Tahitian Noni Cafe to open in Provo
Company hopes the restaurant will teach locals about business
Ed Horsmann, distributor from Grand Rapids, Minn., looks over an information kiosk at Noni's headquarters.
Jason Olson, Deseret Morning News
PROVO The new Tahitian Noni Cafe will open Monday inside Tahitian Noni's corporate headquarters in Provo's Riverwoods district, and company officials hope the cafe helps locals learn more about a company that does much of its business overseas.
"A lot of people in Utah County don't know about us," said Tahitian Noni spokesman Mike Weingarten. "We hope the cafe will draw them in to learn more about us."
Cafe director Mike Olsen said the company hopes to open more than 100 cafes around the world in the next five years. The Provo location is the third. The first opened in Tokyo in 2003, and the second debuted in April in Fukuoka, Japan.
The multilevel marketing company flew in more than 2,000 of its top-selling distributors for Friday's ribbon-cutting extravaganza, which included appearances by Gov. Jon Huntsman Jr. and Provo Mayor Lewis Billings. Instead of cutting ribbon, the dignitaries were presented machetes and cut a Tahitian tea leaf vine.
A group of Polynesian dancers and drummers included former Brigham Young University football player Setema Gali and former BYU basketball player Marc Roberts. (Weingarten himself is a recent BYU baseball player.)
The cafe's menu includes drinks and breakfast, lunch and dinner menus intended to be a friendly hangout, as well as a place to show off Tahitian Noni's products and educate the curious. Patrons will pass through a new visitor's center to get to the cafe.
"This is a tremendous opportunity for people in Provo and Utah to see what's going on," Olsen said.
Visitors won't have to worry about being approached by distributors trying to get them to join the business, he added.
"Our very first rule is the cafe will not be a place where customers feel intimidated or threatened."

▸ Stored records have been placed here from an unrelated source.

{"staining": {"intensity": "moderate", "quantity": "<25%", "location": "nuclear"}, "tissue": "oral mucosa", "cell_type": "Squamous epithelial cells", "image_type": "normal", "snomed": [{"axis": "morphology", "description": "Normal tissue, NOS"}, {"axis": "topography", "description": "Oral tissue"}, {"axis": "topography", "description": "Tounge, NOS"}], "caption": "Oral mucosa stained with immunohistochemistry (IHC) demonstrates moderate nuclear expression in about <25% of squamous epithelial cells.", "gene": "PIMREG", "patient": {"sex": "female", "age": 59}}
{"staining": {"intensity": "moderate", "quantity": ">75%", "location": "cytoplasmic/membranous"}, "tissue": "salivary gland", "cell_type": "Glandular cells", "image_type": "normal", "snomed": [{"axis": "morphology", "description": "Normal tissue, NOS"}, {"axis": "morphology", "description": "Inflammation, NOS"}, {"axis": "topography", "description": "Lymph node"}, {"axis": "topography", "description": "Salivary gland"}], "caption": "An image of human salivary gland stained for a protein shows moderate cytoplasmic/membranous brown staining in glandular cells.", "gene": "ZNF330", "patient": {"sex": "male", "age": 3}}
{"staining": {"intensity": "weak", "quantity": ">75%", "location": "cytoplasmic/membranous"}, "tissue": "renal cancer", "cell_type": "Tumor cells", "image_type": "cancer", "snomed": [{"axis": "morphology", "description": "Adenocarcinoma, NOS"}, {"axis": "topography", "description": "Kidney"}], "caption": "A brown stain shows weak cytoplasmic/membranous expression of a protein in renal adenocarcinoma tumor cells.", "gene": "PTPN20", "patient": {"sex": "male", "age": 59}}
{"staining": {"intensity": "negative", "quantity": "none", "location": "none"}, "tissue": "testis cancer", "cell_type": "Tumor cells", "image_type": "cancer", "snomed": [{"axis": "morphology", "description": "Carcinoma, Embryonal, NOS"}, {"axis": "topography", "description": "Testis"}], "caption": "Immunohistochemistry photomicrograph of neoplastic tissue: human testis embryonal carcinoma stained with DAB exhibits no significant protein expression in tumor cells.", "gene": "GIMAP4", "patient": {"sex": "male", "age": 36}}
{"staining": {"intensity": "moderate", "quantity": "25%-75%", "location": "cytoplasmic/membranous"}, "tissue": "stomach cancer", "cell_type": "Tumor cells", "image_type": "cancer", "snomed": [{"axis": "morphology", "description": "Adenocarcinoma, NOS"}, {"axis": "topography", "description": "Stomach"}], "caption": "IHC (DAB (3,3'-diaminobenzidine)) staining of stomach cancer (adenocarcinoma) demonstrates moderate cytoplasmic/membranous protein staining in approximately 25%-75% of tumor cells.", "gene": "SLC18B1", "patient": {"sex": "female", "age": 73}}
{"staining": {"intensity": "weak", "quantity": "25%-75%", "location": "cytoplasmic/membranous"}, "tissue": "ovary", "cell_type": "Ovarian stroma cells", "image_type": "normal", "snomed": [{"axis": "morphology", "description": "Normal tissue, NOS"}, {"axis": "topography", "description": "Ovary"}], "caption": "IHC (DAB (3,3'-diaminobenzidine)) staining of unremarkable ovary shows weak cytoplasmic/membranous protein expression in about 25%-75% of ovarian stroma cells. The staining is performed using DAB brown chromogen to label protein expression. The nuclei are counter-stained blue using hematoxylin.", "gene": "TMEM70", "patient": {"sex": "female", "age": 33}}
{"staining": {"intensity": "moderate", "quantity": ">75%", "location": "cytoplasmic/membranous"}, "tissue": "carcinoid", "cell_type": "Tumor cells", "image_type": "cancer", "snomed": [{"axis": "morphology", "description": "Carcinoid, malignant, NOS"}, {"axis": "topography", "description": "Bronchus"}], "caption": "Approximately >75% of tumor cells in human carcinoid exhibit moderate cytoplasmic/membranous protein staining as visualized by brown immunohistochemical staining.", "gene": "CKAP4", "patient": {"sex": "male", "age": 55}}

The visitor's center includes videos and touch-screen presentations about the history of the company and of French Polynesia, where the company harvests the grenade-sized noni fruit used in its Tahitian Noni Juice, which it claims provides health benefits. Someone buys a bottle of Tahitian Noni Juice every 1.7 seconds. A bottle sells for about $45 and lasts for several weeks.
Olsen said Tahitian Noni Cafes will open in Munich, Sao Paolo and Nagoya in September and in Dallas and Atlanta in October. A ninth cafe will open in Taipei later in the year.
"Tokyo's chic restaurant featuring the benefits of Noni and the culture of Tahiti was so successful we decided to take it worldwide," company president Kelly Olsen said.